The fidgety, unsettled ride and inconsistent steering speed is common to all Smarts. Fitted to our test car is a combination of a 69bhp, 1.0-litre three-pot engine and a six-speed automatic gearbox. You can have a turbo version of this engine with, wait for it, 89bhp, but the hilariously out-of-sorts dual-clutch auto is compulsory for now. There’ll be a manual soon. It’ll be £995 cheaper to buy. Wait for it.

With so little torque the motor is seriously slow – its 15.5-second 0-62mph time means it currently tops the TG leaderboard of slowest cabrios on sale today.

Worse, even in town it’s not especially zesty. The auto gearbox is erm, not the cleverest, especially from getaway when the stop-start is active. No paddles on the steering wheel either, but you do get a Sport mode switch. This changes the mapping from the default Eco setting, but in reality this simply upsets the transmission’s mood from ‘Flustered’ to ‘PANIC’.
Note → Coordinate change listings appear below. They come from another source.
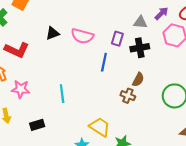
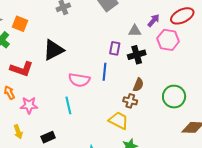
black triangle: (53, 33) -> (53, 50), size x1.6
pink semicircle: (82, 36) -> (79, 80), moved
yellow trapezoid: (100, 127) -> (119, 120), moved

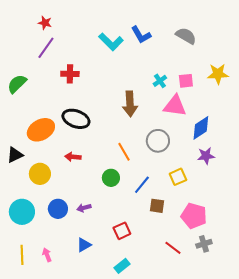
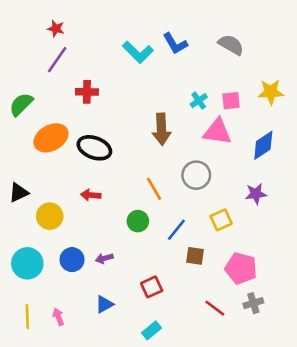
blue diamond: (201, 128) -> (263, 145), moved
orange ellipse: (41, 130) -> (51, 138), moved

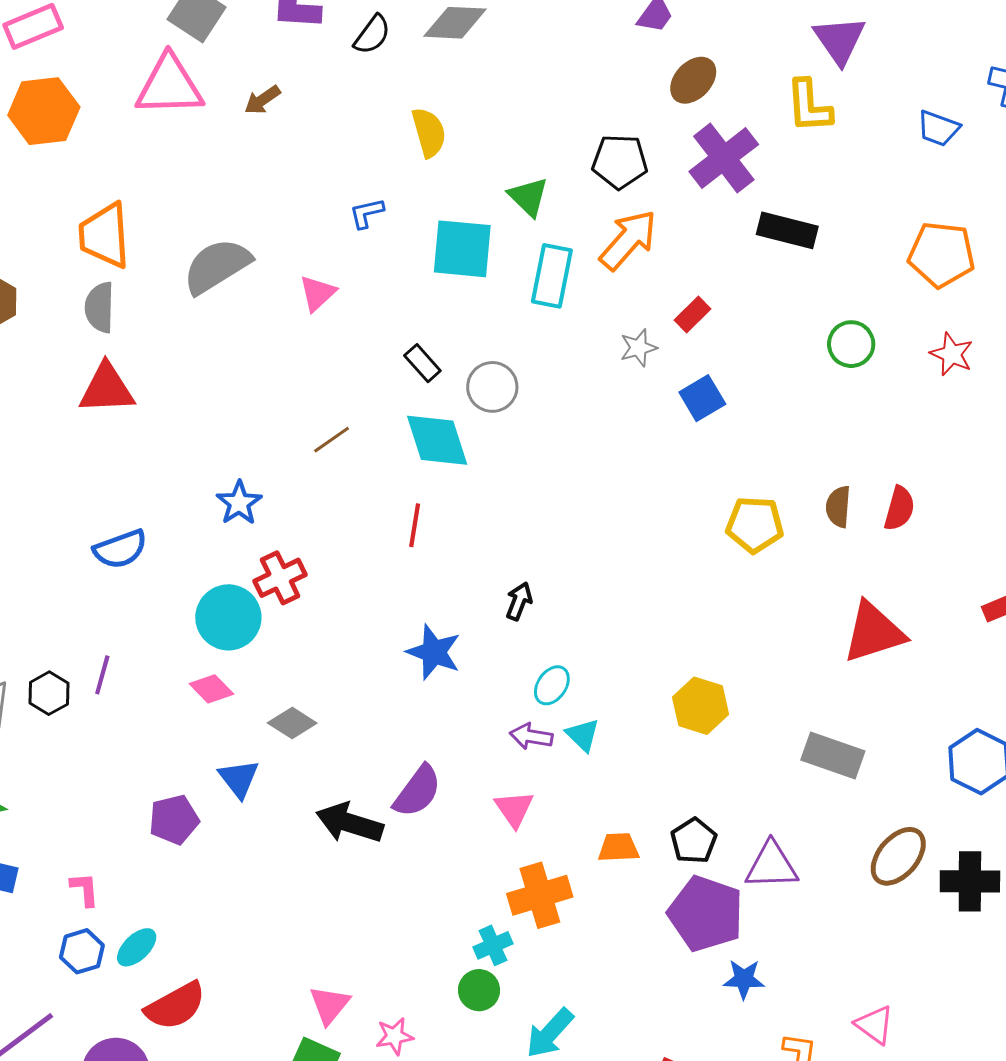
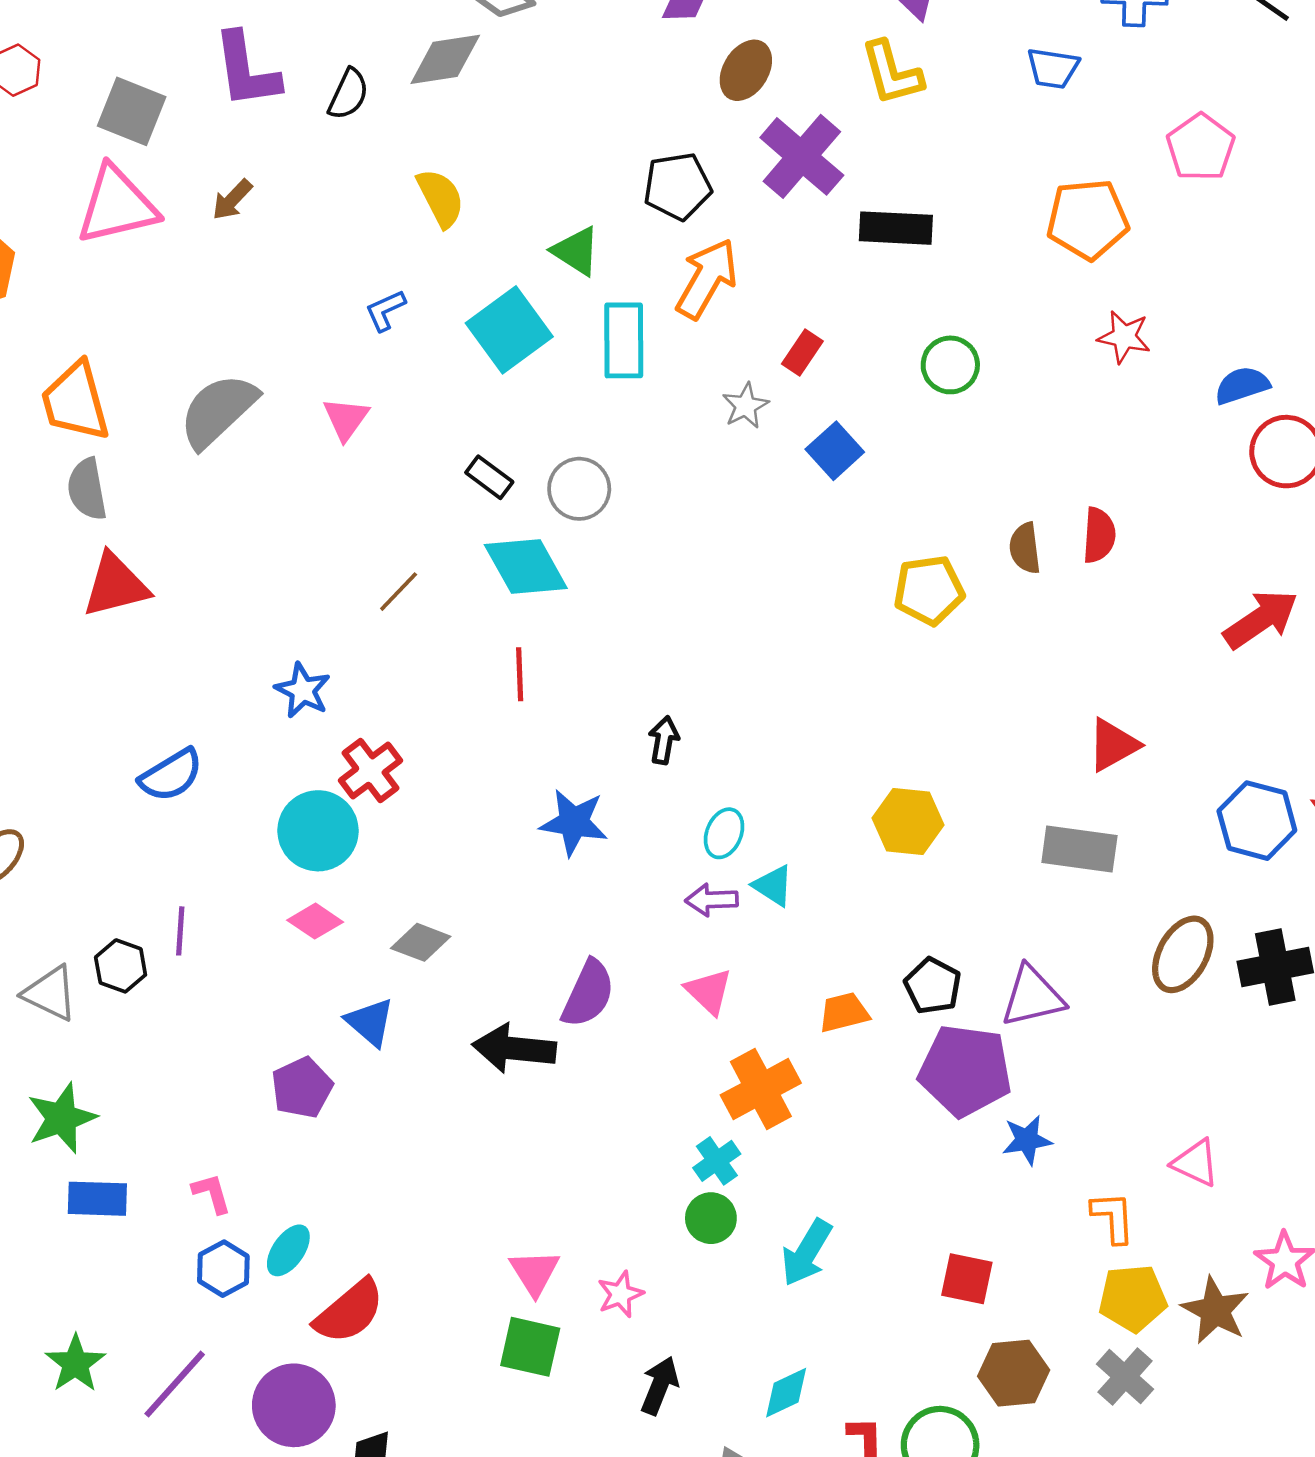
cyan square: (462, 249) -> (509, 330), turned -30
green circle: (851, 344) -> (950, 365), moved
red triangle: (874, 632) -> (1113, 745), moved, size x0.7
All told, if you totally buy into the Smart concept and you can’t live without the cabrio vibes, then you might as well spend the extra £595 and have the turbo. It amusingly exposes how the current eco-tests favour forced induction engines for one thing, offering a claimed 67.3mpg and 97g/km to the non-turbo’s 65.7mpg and 99g/km. Still, lovably hamstrung as the little Smart is, we’d probably prefer to go the whole hog and drive a proper grown-up’s car instead.